▶ Problem description
With pictures excluded, output exactly the lines that run from the first line of the data below through the line containing "middle pip: (680, 544)".

Start of Task data

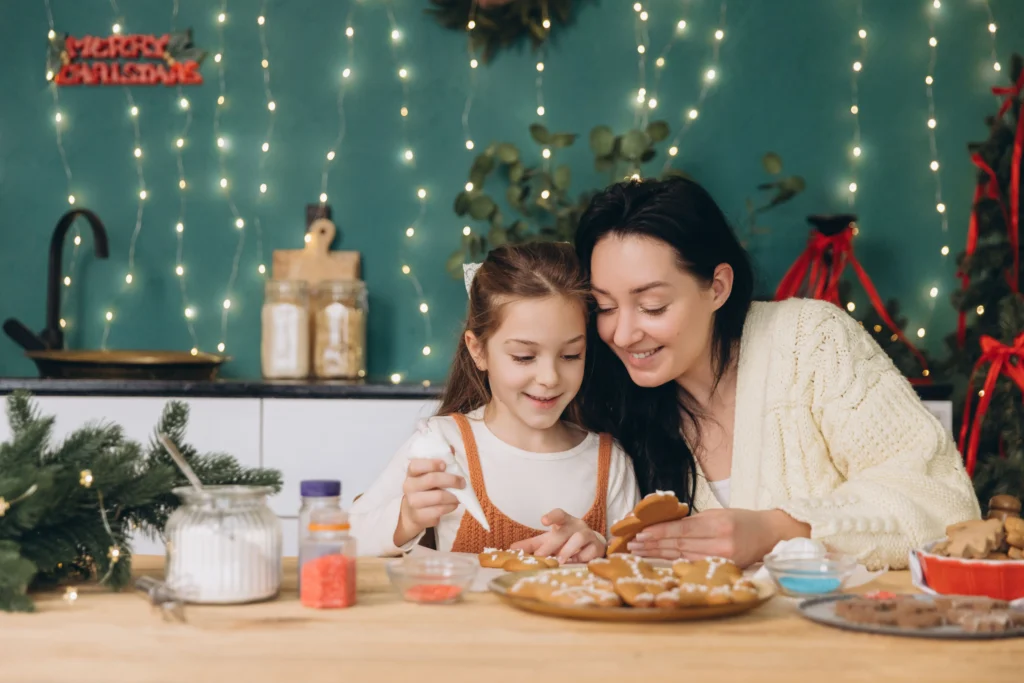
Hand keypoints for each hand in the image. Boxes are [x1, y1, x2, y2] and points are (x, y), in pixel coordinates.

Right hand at [393, 458, 464, 546]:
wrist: (412, 513)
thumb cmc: (425, 488)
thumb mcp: (428, 474)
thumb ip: (439, 461)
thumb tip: (451, 448)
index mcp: (411, 473)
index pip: (416, 465)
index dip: (431, 464)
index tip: (444, 464)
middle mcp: (409, 486)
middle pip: (431, 480)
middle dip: (451, 480)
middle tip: (462, 482)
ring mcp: (413, 502)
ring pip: (439, 497)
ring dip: (454, 496)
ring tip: (460, 495)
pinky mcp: (420, 516)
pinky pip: (440, 510)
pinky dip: (451, 506)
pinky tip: (453, 504)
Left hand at [509, 509, 606, 563]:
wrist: (591, 546)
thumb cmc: (566, 541)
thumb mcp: (548, 541)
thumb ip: (531, 545)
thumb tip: (511, 549)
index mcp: (564, 522)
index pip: (559, 514)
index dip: (552, 516)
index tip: (543, 521)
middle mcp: (577, 525)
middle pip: (564, 531)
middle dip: (552, 544)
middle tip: (542, 555)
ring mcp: (589, 535)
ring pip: (579, 538)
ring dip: (568, 549)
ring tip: (560, 560)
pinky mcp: (597, 547)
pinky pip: (590, 552)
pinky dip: (582, 557)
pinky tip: (577, 562)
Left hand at [626, 509, 810, 567]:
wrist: (770, 535)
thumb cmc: (742, 520)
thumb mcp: (718, 514)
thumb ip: (694, 521)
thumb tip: (664, 525)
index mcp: (718, 524)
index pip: (681, 530)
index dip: (659, 532)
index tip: (639, 532)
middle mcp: (721, 543)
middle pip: (680, 544)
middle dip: (653, 544)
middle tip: (632, 543)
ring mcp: (723, 558)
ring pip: (684, 556)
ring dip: (658, 554)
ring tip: (639, 551)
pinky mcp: (724, 568)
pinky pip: (694, 564)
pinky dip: (674, 561)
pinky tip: (658, 559)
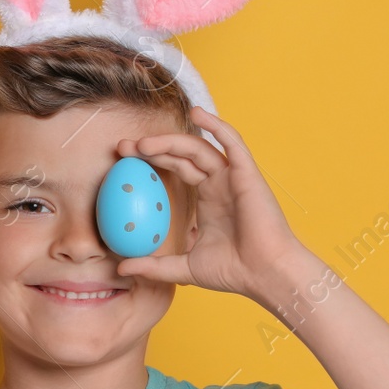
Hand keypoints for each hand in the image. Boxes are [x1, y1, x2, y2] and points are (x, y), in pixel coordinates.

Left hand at [112, 106, 301, 298]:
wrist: (266, 275)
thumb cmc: (233, 271)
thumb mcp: (184, 268)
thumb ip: (155, 266)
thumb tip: (122, 268)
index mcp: (207, 198)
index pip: (175, 168)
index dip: (150, 160)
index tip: (122, 159)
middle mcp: (219, 182)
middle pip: (181, 154)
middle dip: (152, 147)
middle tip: (123, 148)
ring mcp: (233, 176)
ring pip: (198, 147)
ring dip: (170, 141)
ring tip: (143, 144)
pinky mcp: (247, 174)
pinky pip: (232, 143)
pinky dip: (217, 126)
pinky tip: (198, 113)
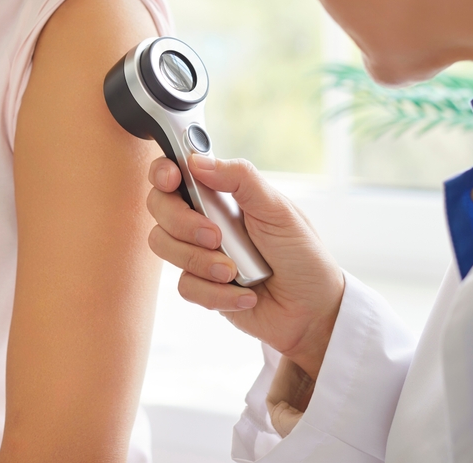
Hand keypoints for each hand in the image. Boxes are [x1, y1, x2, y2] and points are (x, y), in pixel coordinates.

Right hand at [146, 154, 344, 379]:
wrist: (313, 310)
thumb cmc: (302, 254)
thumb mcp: (278, 210)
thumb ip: (240, 179)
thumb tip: (197, 161)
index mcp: (223, 194)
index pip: (177, 172)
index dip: (164, 172)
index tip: (172, 180)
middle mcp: (205, 219)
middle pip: (159, 207)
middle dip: (182, 223)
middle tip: (216, 237)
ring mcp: (200, 253)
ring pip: (163, 246)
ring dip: (200, 261)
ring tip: (234, 272)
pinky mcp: (202, 287)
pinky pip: (185, 286)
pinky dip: (217, 293)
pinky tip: (246, 295)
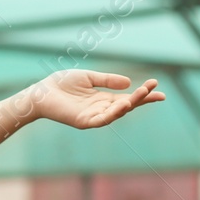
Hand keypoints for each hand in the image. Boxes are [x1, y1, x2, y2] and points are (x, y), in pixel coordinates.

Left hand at [33, 69, 164, 128]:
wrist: (42, 91)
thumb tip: (129, 83)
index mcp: (104, 99)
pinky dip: (114, 114)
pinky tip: (123, 104)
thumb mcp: (89, 77)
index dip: (143, 94)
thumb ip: (107, 80)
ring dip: (131, 104)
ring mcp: (94, 117)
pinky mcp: (84, 122)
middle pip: (127, 106)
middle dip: (142, 99)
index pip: (128, 97)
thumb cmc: (62, 84)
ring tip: (142, 94)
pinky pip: (102, 120)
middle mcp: (102, 109)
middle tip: (157, 92)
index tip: (157, 86)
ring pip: (117, 113)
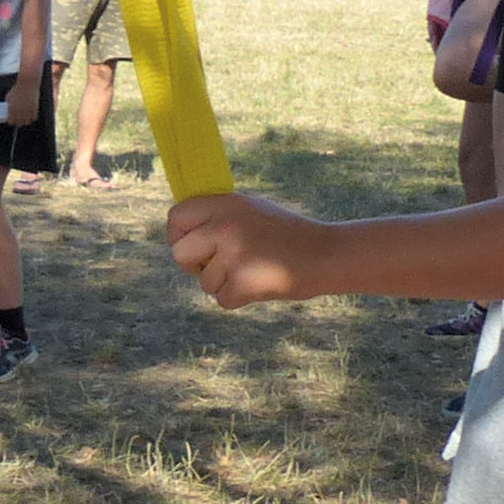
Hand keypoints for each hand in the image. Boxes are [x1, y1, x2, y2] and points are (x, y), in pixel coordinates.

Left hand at [6, 76, 39, 127]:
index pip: (11, 122)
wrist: (27, 83)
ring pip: (27, 122)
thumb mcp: (9, 96)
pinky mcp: (34, 108)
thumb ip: (8, 104)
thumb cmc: (17, 89)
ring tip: (24, 119)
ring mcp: (27, 110)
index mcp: (12, 109)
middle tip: (18, 120)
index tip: (12, 120)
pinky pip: (33, 118)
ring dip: (25, 121)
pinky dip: (32, 118)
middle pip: (19, 123)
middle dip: (18, 122)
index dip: (11, 121)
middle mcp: (19, 111)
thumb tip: (8, 108)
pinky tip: (30, 116)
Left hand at [166, 190, 324, 307]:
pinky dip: (239, 298)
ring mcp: (233, 254)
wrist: (326, 254)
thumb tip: (183, 231)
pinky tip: (261, 284)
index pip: (176, 216)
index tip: (190, 246)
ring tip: (253, 271)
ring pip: (204, 282)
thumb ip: (219, 217)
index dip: (178, 235)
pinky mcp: (243, 282)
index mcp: (226, 203)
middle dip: (194, 266)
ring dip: (224, 284)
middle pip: (180, 253)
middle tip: (217, 266)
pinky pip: (222, 299)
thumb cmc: (287, 234)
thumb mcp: (252, 210)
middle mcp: (225, 226)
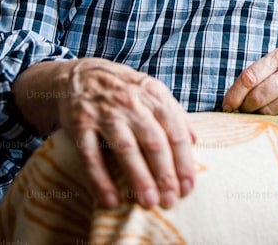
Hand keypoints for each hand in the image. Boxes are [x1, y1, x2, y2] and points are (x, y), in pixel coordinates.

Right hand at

End of Task data

▶ Written answer
Hand keypoints for each hand in the image. Boxes are [x1, y1, x2, y2] and points are (x, y), in pixel coordinates.

Right hand at [393, 458, 464, 546]:
wrist: (412, 513)
thumb cmc: (425, 488)
thumb mcp: (428, 474)
thumb ip: (439, 461)
thumb tip: (451, 448)
index mcp: (411, 473)
index pip: (416, 465)
index dip: (431, 464)
index tip: (444, 464)
middle mcp: (409, 486)
middle pip: (431, 480)
middle dip: (451, 480)
middle tip: (462, 482)
ring mcp: (413, 502)
ring pip: (439, 497)
ring dip: (454, 496)
ring tip: (460, 495)
pinky mcp: (420, 516)
pinky pip: (440, 510)
pinky dip: (451, 506)
pinky tip: (453, 504)
Left hand at [509, 509, 606, 563]:
wrist: (591, 546)
thumb cmc: (566, 541)
thumb mcp: (548, 541)
thumb ip: (531, 545)
thumb tip: (511, 549)
index mcp: (564, 522)
index pip: (559, 514)
index dip: (552, 516)
index tip: (543, 521)
middle mcp: (577, 525)
middle pip: (564, 531)
middle dip: (552, 544)
middle tip: (542, 555)
ring mcp: (589, 535)
ring pip: (579, 538)
ring dip: (568, 549)
ring tip: (560, 560)
pinky mcp: (597, 547)
pinky pip: (590, 552)
pinky dip: (582, 557)
pinky tip: (577, 562)
Left hand at [626, 509, 810, 567]:
wrist: (770, 535)
thumb cmc: (742, 520)
thumb mcp: (718, 514)
thumb ip: (694, 521)
thumb tip: (664, 525)
index mcp: (718, 524)
index pip: (681, 530)
index dip: (659, 532)
index tip: (639, 532)
middle mcp: (721, 543)
middle pip: (680, 544)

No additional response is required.